Nous n’avons pas été entendus, puisque cette suppression sera totale et s’appliquera également aux emprunts en cours.

Pourquoi le SNPC veut-il porter ce problème devant la Cour Constitutionnelle ?

A côté des suppressions peu utilisées ou qui formaient une anomalie à la suite de la régionalisation de la compétence du logement , il y a une modification qui touche particulièrement les bailleurs, c’est la « Suppression de la déduction ordinaire des intérêts payés sur des dettes contractées pour un bien immobilier autre que l’habitation propre (modification de article 14 CIR 92 qui prévoyait qu’une propriétaire était autorisé à déduire les intérêts des emprunts conclus pour acquérir ou conserver un revenu immobilier) »

Cette suppression s’applique également aux emprunts en cours

Les raisons du recours sont multiples :

  1. Effet rétroactif au 1er janvier 2025 sans justification de circonstances exceptionnelles qui étend donc cet effet rétroactif aux prêts immobiliers conclus avant la publication de la loi ;

  2. Absence de régime transitoire pour les prêts immobiliers en cours : cette absence d’un régime transitoire a été fustigée dans l’avis préalable du Conseil d’Etat ;

  3. Absence d’un avis préalable publié au Moniteur belge pour informer les propriétaires concernés par cette suppression dans l’accord intervenu au gouvernement belge du 31 janvier 2025 ;

  4. Discrimination entre les propriétaires qui donnent leurs biens en location en personne physique et ceux donnés en location par une société commerciale, en l’absence de péréquation cadastrale ;

  5. Discrimination pour les propriétaires en personnes physiques qui sont taxés sur les revenus réels au motif que leurs locataires prennent les loyers en charges professionnelles (commerces, bureaux, etc.) ainsi que les locations à des personnes morales (ambassades) ;

Que faut-il faire ?

Si vous êtes impactés par cette nouvelle disposition fiscale et que vous êtes disposé à vous joindre au recours collectif qui sera intenté par le Syndicat des Propriétaires et Copropriétaires,

Faites-vous connaître au SNPC en écrivant à notre adresse mail : jurid@snpc-nems.be

Nous souhaitons pouvoir compter sur :

  • Des propriétaires qui sont prêts à lutter contre l’insécurité juridique ;

  • Des propriétaires qui se trouvent en situation financière difficile du fait de la suppression de cette déduction ;

  • Des propriétaires soucieux du principe général de droit de "prévisibilité minimale" d’une loi.

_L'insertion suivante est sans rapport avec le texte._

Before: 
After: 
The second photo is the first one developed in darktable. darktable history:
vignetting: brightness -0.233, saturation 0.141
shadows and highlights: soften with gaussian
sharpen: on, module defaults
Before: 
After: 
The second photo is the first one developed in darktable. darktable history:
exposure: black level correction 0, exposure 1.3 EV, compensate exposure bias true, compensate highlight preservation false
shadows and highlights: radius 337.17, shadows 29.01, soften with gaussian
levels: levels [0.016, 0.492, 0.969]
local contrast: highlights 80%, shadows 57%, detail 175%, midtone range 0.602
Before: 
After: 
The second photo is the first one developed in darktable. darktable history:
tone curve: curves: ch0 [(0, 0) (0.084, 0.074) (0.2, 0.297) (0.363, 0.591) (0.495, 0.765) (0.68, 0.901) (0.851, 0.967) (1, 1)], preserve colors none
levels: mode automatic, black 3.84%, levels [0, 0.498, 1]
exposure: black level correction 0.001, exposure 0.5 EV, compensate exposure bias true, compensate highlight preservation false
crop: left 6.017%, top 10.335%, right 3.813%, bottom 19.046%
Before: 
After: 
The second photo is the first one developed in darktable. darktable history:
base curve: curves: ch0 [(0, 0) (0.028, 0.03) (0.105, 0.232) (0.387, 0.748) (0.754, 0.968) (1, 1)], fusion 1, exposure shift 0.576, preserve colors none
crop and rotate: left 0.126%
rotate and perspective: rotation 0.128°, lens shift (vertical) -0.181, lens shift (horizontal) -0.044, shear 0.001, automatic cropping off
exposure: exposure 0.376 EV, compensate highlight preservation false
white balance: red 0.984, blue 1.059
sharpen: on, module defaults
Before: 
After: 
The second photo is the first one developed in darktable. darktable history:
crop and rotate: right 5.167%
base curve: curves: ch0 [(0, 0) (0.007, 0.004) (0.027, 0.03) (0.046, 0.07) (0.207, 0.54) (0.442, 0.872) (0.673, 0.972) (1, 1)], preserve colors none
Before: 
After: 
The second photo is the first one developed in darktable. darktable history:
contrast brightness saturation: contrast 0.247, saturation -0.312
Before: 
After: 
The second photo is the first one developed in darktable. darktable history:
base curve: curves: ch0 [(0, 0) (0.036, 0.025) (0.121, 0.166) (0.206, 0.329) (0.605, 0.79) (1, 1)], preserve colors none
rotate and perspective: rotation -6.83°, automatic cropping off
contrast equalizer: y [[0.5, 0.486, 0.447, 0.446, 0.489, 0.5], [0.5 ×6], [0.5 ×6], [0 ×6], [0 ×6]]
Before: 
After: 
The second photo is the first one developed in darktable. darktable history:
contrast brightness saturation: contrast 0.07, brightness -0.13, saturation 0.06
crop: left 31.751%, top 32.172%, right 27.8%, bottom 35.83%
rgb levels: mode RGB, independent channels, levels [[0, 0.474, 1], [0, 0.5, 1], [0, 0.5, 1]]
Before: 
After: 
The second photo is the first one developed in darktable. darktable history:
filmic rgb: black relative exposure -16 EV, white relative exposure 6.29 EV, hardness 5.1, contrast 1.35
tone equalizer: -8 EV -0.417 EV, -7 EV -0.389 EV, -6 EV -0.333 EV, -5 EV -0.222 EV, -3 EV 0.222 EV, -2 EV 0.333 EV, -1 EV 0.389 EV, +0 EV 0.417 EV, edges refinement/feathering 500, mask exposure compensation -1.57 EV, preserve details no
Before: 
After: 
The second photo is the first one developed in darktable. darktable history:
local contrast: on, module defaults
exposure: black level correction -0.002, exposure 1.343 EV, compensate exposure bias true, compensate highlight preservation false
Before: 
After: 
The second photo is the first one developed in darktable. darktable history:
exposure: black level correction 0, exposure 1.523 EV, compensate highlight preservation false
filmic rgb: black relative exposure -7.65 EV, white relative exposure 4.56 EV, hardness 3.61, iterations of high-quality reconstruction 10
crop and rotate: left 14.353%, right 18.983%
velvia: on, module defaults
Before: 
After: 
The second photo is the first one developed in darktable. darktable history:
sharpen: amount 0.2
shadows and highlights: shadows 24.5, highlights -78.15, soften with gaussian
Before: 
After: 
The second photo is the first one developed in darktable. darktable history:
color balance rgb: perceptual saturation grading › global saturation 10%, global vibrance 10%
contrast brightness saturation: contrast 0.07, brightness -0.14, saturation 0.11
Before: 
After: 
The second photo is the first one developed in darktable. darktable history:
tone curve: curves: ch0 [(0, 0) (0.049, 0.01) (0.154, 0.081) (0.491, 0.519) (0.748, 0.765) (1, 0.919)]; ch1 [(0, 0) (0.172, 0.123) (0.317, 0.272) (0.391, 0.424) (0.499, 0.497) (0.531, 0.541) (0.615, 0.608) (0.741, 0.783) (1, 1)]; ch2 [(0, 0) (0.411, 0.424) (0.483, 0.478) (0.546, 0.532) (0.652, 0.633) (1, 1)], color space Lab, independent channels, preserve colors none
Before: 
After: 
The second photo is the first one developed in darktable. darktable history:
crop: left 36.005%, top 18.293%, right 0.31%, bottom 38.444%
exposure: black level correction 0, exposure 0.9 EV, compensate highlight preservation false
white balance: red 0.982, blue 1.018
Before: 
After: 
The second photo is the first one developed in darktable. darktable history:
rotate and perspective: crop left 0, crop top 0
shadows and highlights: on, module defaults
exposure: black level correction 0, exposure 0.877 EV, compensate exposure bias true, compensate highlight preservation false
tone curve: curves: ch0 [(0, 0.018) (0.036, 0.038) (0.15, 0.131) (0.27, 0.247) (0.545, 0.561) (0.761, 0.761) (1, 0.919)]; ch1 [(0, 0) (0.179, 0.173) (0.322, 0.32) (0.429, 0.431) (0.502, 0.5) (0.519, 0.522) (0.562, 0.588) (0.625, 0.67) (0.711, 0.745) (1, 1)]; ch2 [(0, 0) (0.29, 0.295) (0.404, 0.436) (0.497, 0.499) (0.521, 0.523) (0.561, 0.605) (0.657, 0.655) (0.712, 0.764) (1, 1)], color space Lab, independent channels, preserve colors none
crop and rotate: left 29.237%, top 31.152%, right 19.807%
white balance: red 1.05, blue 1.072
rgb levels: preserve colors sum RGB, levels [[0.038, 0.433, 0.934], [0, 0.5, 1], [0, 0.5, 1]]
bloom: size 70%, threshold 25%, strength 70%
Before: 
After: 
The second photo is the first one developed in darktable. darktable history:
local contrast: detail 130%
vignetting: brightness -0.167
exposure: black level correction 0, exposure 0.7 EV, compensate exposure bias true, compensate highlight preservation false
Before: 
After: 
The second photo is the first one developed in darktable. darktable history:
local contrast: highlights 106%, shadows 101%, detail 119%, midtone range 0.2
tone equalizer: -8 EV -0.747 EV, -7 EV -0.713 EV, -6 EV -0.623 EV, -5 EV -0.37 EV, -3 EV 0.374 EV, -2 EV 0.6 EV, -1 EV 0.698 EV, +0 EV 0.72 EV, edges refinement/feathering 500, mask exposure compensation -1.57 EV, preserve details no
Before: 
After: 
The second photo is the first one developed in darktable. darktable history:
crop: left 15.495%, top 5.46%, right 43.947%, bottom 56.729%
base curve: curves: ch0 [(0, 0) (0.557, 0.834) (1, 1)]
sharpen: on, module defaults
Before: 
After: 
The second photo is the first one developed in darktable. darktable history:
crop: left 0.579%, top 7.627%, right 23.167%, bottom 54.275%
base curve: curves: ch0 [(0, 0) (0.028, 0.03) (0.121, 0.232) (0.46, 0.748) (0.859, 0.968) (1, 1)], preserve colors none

  • Des propriétaires qui sont taxés sur les loyers réels (commerces, bureaux, ambassades, etc.)

  • Et tout particulièrement les (jeunes) propriétaires qui ont contracté un crédit immobilier ces cinq dernières années ;

Que faudra-t-il faire dans la prochaine déclaration à l’impôt des personnes physiques (IPP) ?

La prochaine déclaration à rentrer pour le 30 juin 2026 ne verra plus la rubrique 1146-18 et 2146-85 (« intérêts afférents à des dettes contractées pour acquérir ou conserver des biens immobiliers qui ont produit des revenus immobiliers non-exonérés »).

De ce fait, l’impôt sera augmenté. Qu’arrivera-t-il si la Cour constitutionnelle demande au Gouvernement de revoir la loi pour les situations existantes ? Y aura-t-il une révision générale ou seuls les contribuables qui ont introduit une réclamation seront en droit d’en bénéficier pour l’année de revenus 2025 ?

Nous reviendrons sur le sujet dans un prochain numéro du Cri mais il est clair que les propriétaires qui ont perdu cette déduction des intérêts auront intérêt à introduire une réclamation à condition qu’il s’agisse bien d’une gestion ordinaire d’un patrimoine privé.

Cet article n'est valide qu'à la date où il a été publié.